En la gran mayoría de las ocasiones, las acciones que realizamos responden a haber tomado las decisiones adecuadas y en su momento.

No obstante, hay ocasiones en las que la aversión a la pérdida, el exceso de optimismo, la pereza o procrastinación o, simplemente, la falta de atención, hacen que tomemos decisiones inadecuadas.

Estas decisiones inadecuadas tienen repercusiones negativas para el bienestar individual y social y generan situaciones perjudiciales para nosotros mismos y para los demás.

Por lo que sabemos, la psicología económica y la economía de la conducta, pueden contribuir positivamente para mejorar y orientar la toma de decisiones de forma que éstas resulten más beneficiosas, tanto individual como colectivamente.

Efectivamente, mediante la detección de los sesgos que influyen en la toma de decisiones, su diagnóstico y el consecuente diseño de intervenciones simples, basadas en los denominados “nudges” o “empujones”, se puede orientar adecuadamente el comportamiento de las personas.

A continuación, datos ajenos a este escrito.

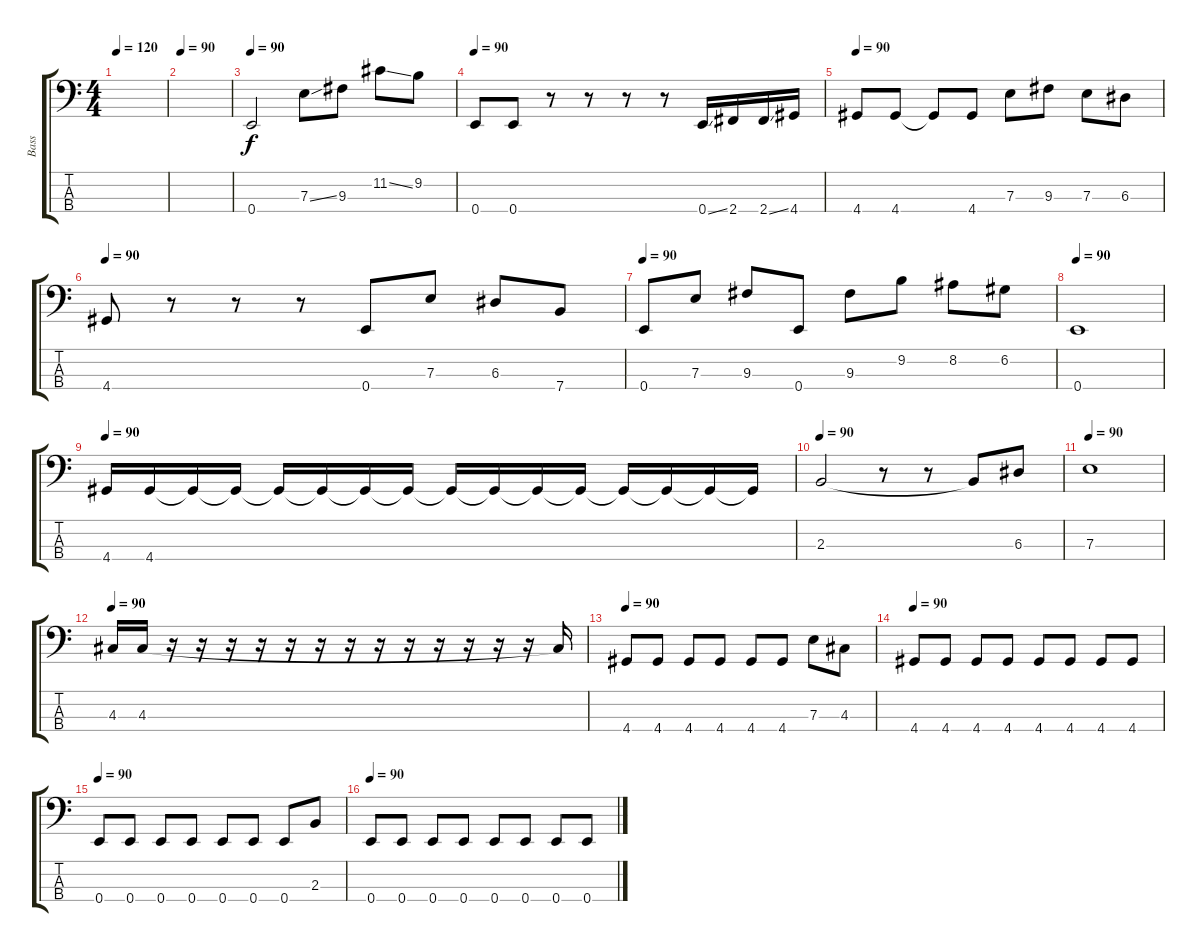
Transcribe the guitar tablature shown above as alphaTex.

En la actual situación generada por la pandemia del COVID-19, el comportamiento individual, las políticas desarrolladas por los gobiernos y las decisiones tomadas en las organizaciones, están siendo fundamentales en el desarrollo de la pandemia, y tienen un papel protagonista en todas y cada una de sus fases: aparición, expansión, control, vacunación, etc.